Listed records:
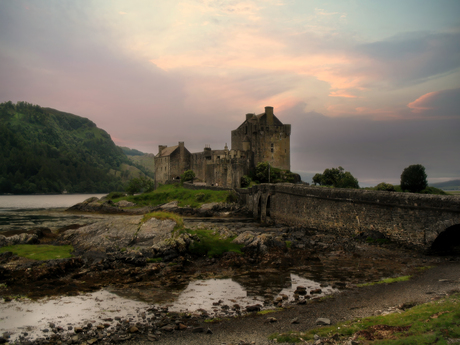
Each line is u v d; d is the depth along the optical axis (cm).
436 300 2478
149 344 2041
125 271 3628
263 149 13838
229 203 10800
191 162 16600
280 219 7988
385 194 4800
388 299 2642
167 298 2878
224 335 2134
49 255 3894
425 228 4166
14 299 2823
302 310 2511
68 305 2705
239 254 4306
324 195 6156
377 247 4662
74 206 12600
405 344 1703
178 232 4553
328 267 3822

Try it: Word for word, restate the line that contains "149 344 2041" and each line after it, up to and including the last line of the listing; include nothing else.

Task output:
149 344 2041
125 271 3628
263 149 13838
229 203 10800
191 162 16600
280 219 7988
385 194 4800
388 299 2642
167 298 2878
224 335 2134
49 255 3894
425 228 4166
14 299 2823
302 310 2511
68 305 2705
239 254 4306
324 195 6156
377 247 4662
74 206 12600
405 344 1703
178 232 4553
328 267 3822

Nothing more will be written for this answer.